Japanese Ambassador to China
- Incumbent
- Assumed office December 19, 2023
- Preceded by: Hideo Tarumi

Personal details
- Born: September 11, 1959 (age 66) Toshima, Tokyo, Japan
- Alma mater: Hitotsubashi University

= Kenji Kanasugi =

Japanese diplomat to the People's Republic of China (born 1959)

Kenji Kanasugi (金杉 憲治, Kanasugi Kenji) is the current Japanese ambassador to China. He is known for his extensive contributions to Japan's foreign relations in East Asia, particularly with China and the broader Asia–Pacific region.
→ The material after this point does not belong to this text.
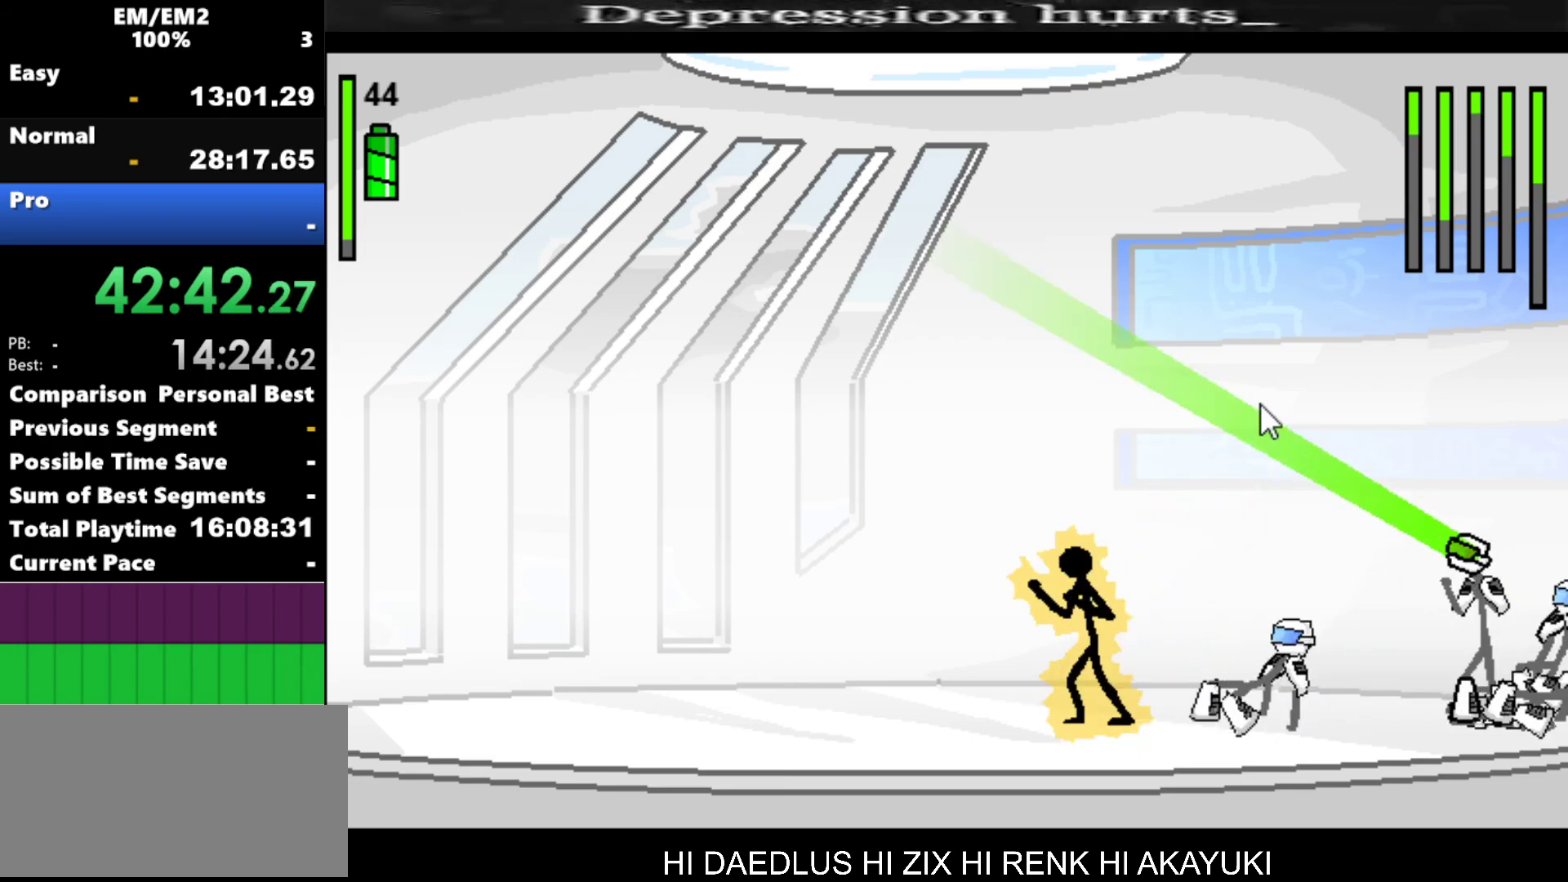
{"keys": ["a"], "events": [[84, "right", "down"], [284, "a", "down"], [317, "right", "up"]]}
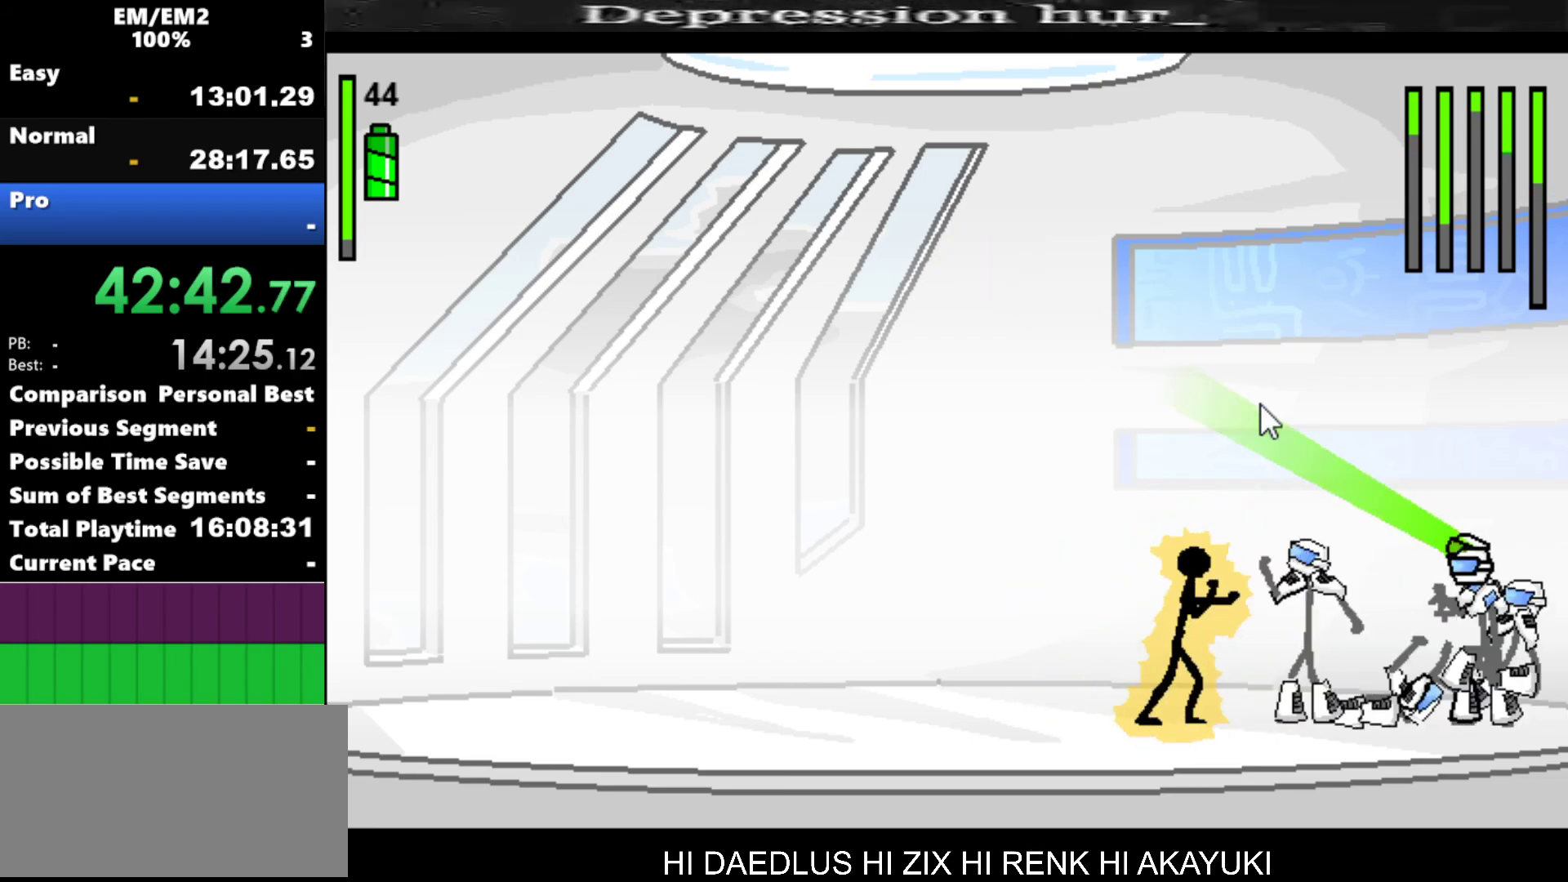
{"keys": ["a"], "events": []}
Joining Japan's Ministry of Foreign Affairs in 1983, he has held numerous significant roles in Japanese government and foreign affairs throughout his career.

Kanasugi's expertise spans both economic and regional diplomacy. Notable positions he has held include Director-General of the Economic Affairs Bureau and the Asian and Oceanian Affairs Bureau. His work involved managing key international relations, such as coordinating meetings between Japanese and Chinese leaders, including then-Prime Minister Shinzo Abe and Chinese president Xi Jinping. Additionally, Kanasugi served as a Senior Deputy Minister for Foreign Affairs in charge of economic issues, emphasizing his focus on economic diplomacy.

In 2020, Kanasugi became Japan's ambassador to Indonesia, where he worked on strengthening bilateral ties and addressing regional challenges. In October 2023, he was appointed Japan's ambassador to China. This marked a strategic move as he became the first ambassador in seven years outside the “China School” (a group of diplomats with specialized training in Chinese language and affairs). His appointment reflects Japan's intent to manage sensitive issues with China, such as maritime territorial disputes and economic tensions, through pragmatic and diplomatic approaches.

Kanasugi's tenure as ambassador to China focuses on critical issues, including addressing Beijing's concerns about Japan's wastewater release from the Fukushima nuclear plant. He emphasizes the need for calm, science-based dialogue to resolve conflicts and stabilize Japan-China relations.

== Early life ==
Kanasugi was born in 1959 in Tokyo's Toshima Ward. He graduated from the Faculty of Law of Hitotsubashi University in 1983 and entered the Ministry of Foreign Affairs the same year.

== Diplomatic career ==

=== Ministry of Foreign Affairs ===
Kenji Kanasugi has built a career in Japan's Ministry of Foreign Affairs (MOFA). His work involved addressing trade policies and promoting international economic cooperation.

As Director-General of the Asian and Oceanian Affairs Bureau, he played a pivotal role in managing Japan's relations within the Asia-Pacific, particularly during a time of heightened tensions with neighboring countries. He facilitated high-level meetings between Japanese and Chinese leaders, contributing to stabilizing the often volatile Japan-China relationship. In his capacity as Senior Deputy Minister for Foreign Affairs in charge of economic issues, Kanasugi combined his expertise in regional and economic affairs to advocate for Japan's interests in international economic policies.

=== Ambassador to Indonesia ===
Kanasugi's tenure as Japan's ambassador to Indonesia from October 2020 until November 2023 highlighted his ability to foster bilateral relations in Southeast Asia. He worked on reinforcing economic ties, enhancing people-to-people connections, and addressing regional issues like maritime security.

=== Ambassador to China ===
Appointed in October 2023, Kanasugi became Japan's ambassador to China, a critical role amid strained relations due to disputes over territorial waters, trade policies, and detained Japanese nationals. His appointment marked a strategic shift, being the first ambassador in seven years outside the “China School.”

=== Korean relations ===
He has also served as the diplomatic and economic director of the Japanese embassy in South Korea, building many relationships with the Ministry of Foreign Affairs of the Republic of Korea. He was called the chairman of the 'Korea School' within the Ministry of Foreign Affairs and served in Korean affairs.